ME: The paradox is that the Muslim culture, which is so homophobic, has a gay culture on the down-low. Genet had a married Arab lover. By the way, have you ever seen Tony Richardson’s movie Mademoiselle, which is based on Genet’s screenplay?
EW: Yes. It was based on his screenplay “Forbidden Dreams.” The Jeanne Moreau part was based on the young boy Culafroy, who is originally from Our Lady of the Flowers. In the novel, he is fascinated by Alberto, the sexy snake handler, and he gets a hard-on watching him. In the screenplay, Genet changed Culafroy into the repressed schoolmistress and Alberto into the immigrant woodcutter she’s obsessed with.

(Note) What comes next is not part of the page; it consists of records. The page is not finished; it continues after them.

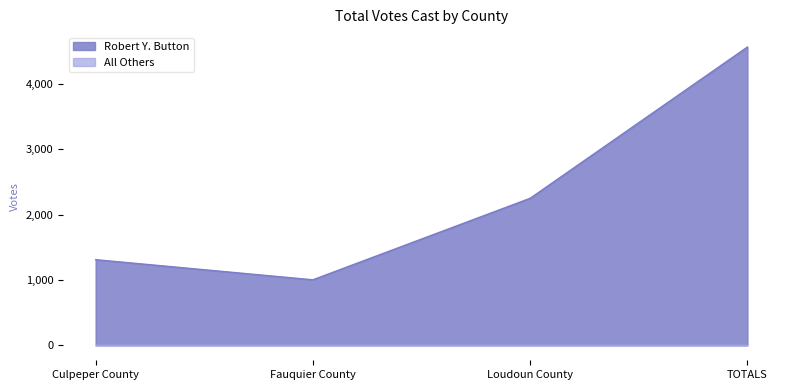

What is the average value?

2282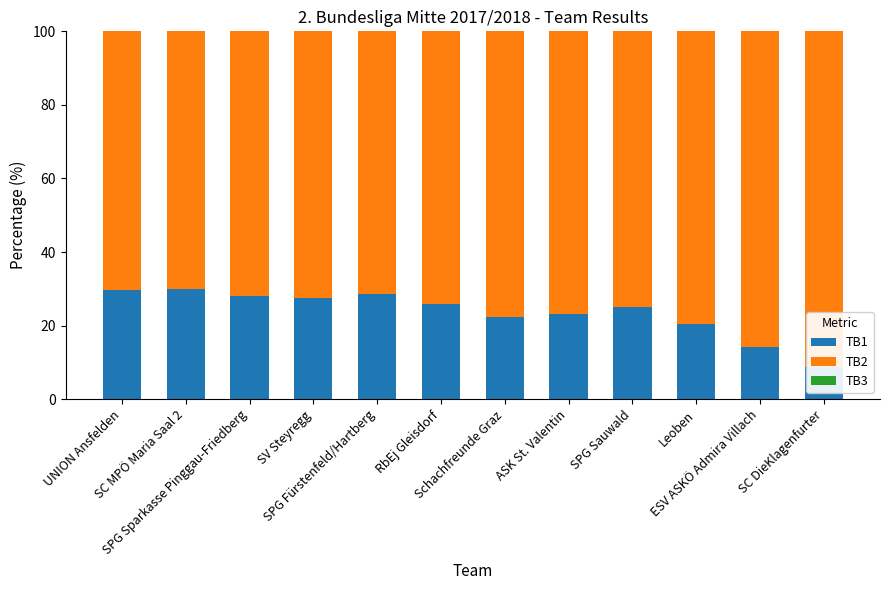

What are all the series names shown in the legend?

TB1, TB2, TB3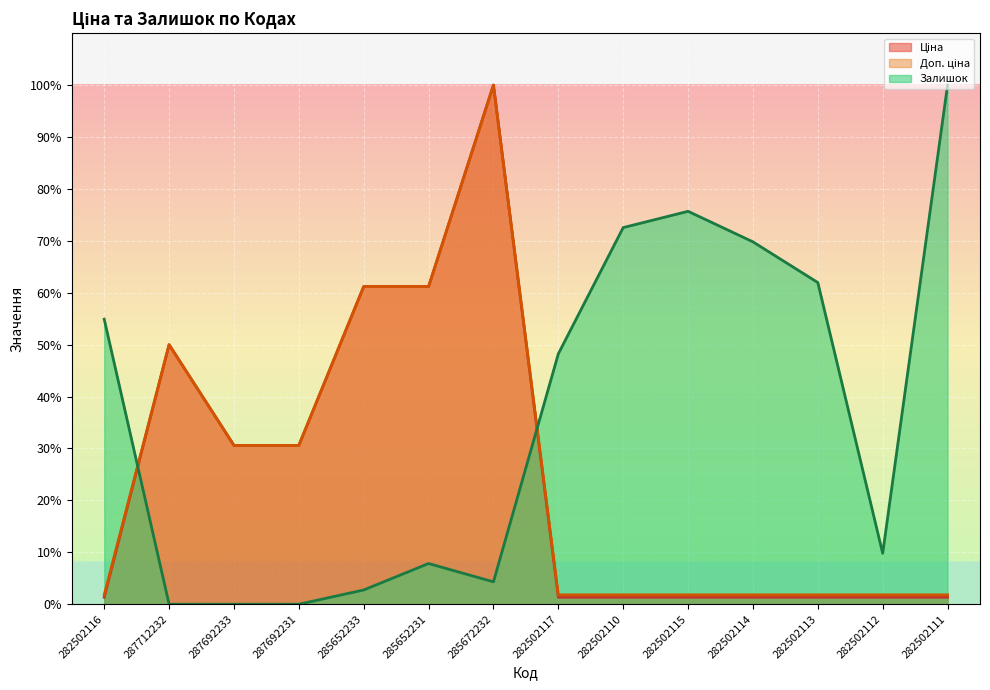

True or false: Ціна (line) has a value of 106.6 at 285652233.

False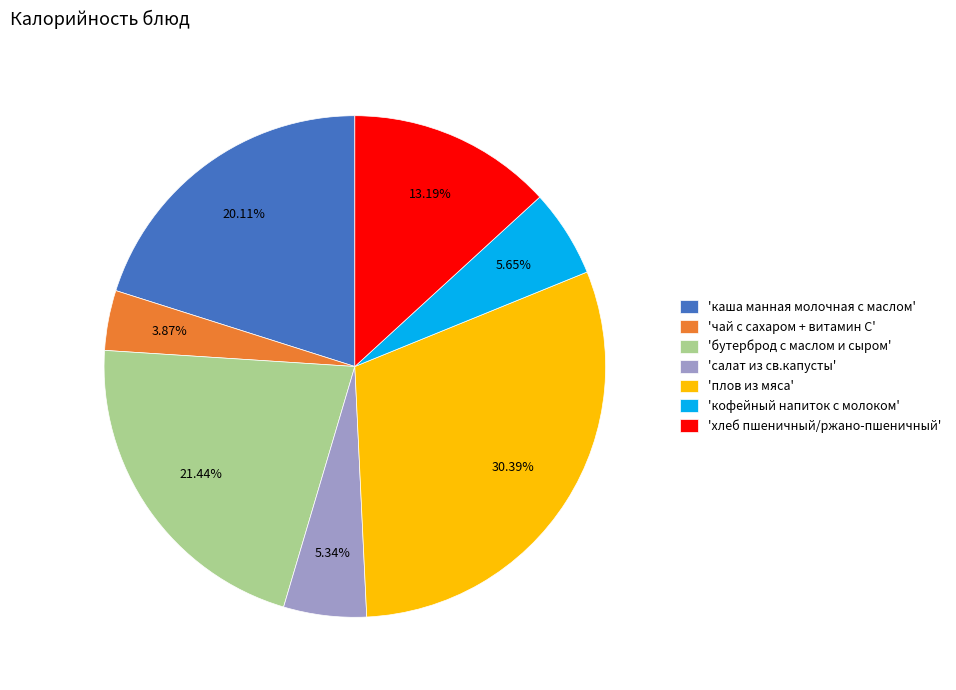

Which slice is the largest?

'плов из мяса'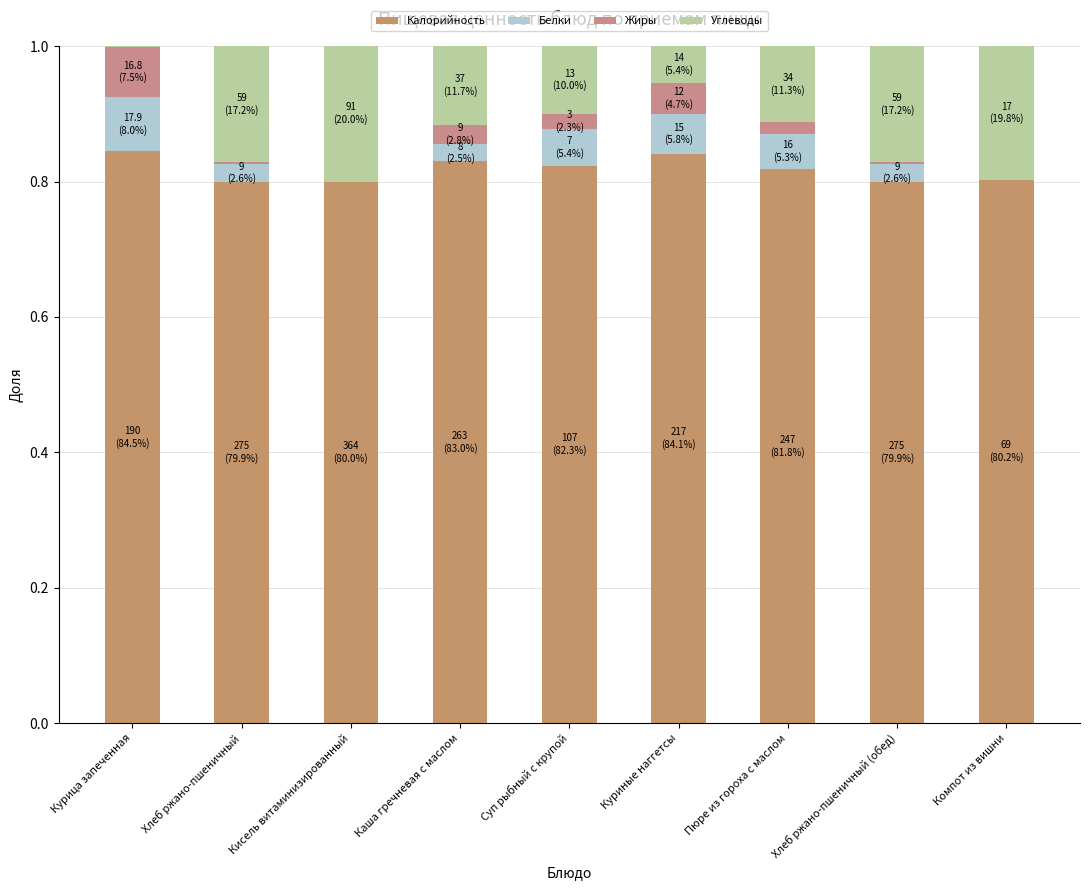

Are the bars grouped side by side (vs. stacked)?

No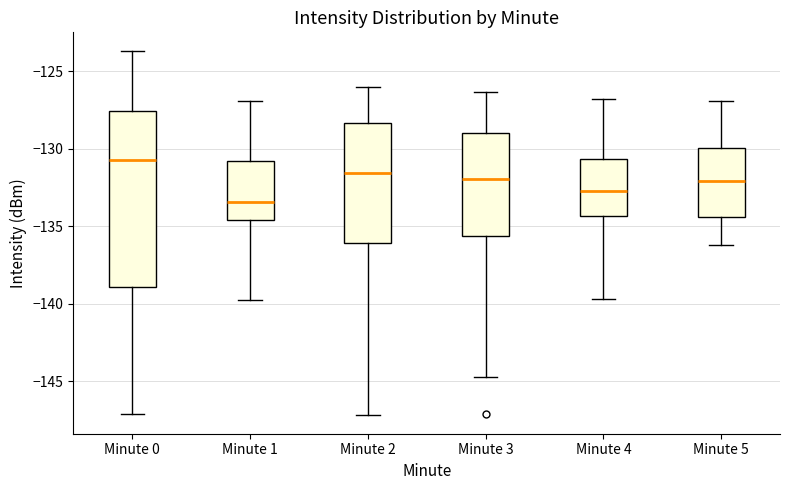

Reading left to right, transcribe this box plot: for each box, give where its median line is, the range the box spans, and where its two whiskers end, as read against the y-axis. The values are not printed on the chart, so give them approximately, as read against the axis.

Minute 0: median -130.5, box -139.0 to -127.5, whiskers -147.0 to -123.5
Minute 1: median -133.5, box -134.5 to -131.0, whiskers -139.5 to -127.0
Minute 2: median -131.5, box -136.0 to -128.5, whiskers -147.0 to -126.0
Minute 3: median -132.0, box -135.5 to -129.0, whiskers -144.5 to -126.5
Minute 4: median -132.5, box -134.5 to -130.5, whiskers -139.5 to -127.0
Minute 5: median -132.0, box -134.5 to -130.0, whiskers -136.0 to -127.0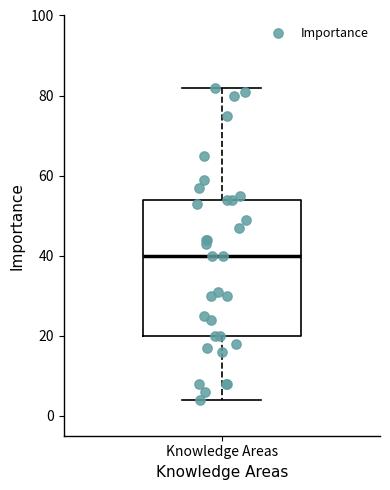

Where does the lower whisker of the box for Knowledge Areas end on the y-axis? The values are not printed on the chart, so give them approximately, as read against the axis.

4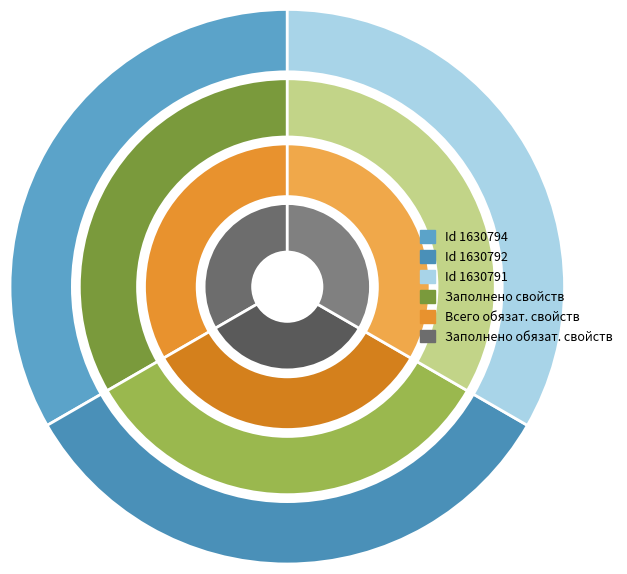

Between 1630791 and 1630792, which is larger?

1630791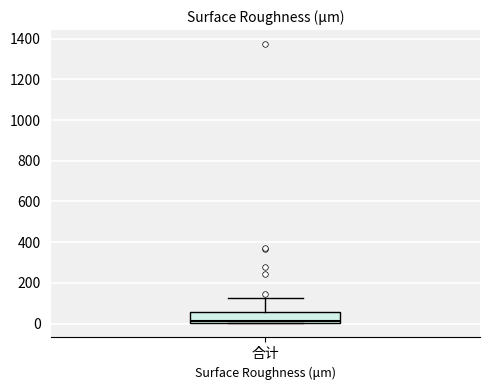

Where does the upper whisker of the box for 合计 end on the y-axis? The values are not printed on the chart, so give them approximately, as read against the axis.

120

ME: Genet seemed to enjoy being an enigma. Was he really a tough, with a criminal streak, or was it a pose?
EW: Genet was an orphan brought up in a petit bourgeois environment, and he never pretended to be anything else. When he was in his teens and early twenties he took a passive sexual role, and as he got older he was more flexible.

ME:
Is writing a memoir a good opportunity to even scores, set records straight, indulge in a bit of mythomania?
EW: I haven’t fabricated anything or told any lies, if that’s what you mean by mythomania. I have made enemies over my lifetime, but I don’t talk about them in the book. Instead, I have a chapter on “My Friends” as a tribute to them.

ME: I got a kick out of your dancing Harry Beaton and doing a sword dance in a school production of Brigadoon. That was pretty courageous.
EW: I was sort of brassy in school. I had a kind of freakish courage.

ME:
What’s your latest project?
EW: These days I spend a lot of time at the library, where I’m currently working on a book about Hart Crane.

 

Michael Ehrhardt is a writer living in New York City.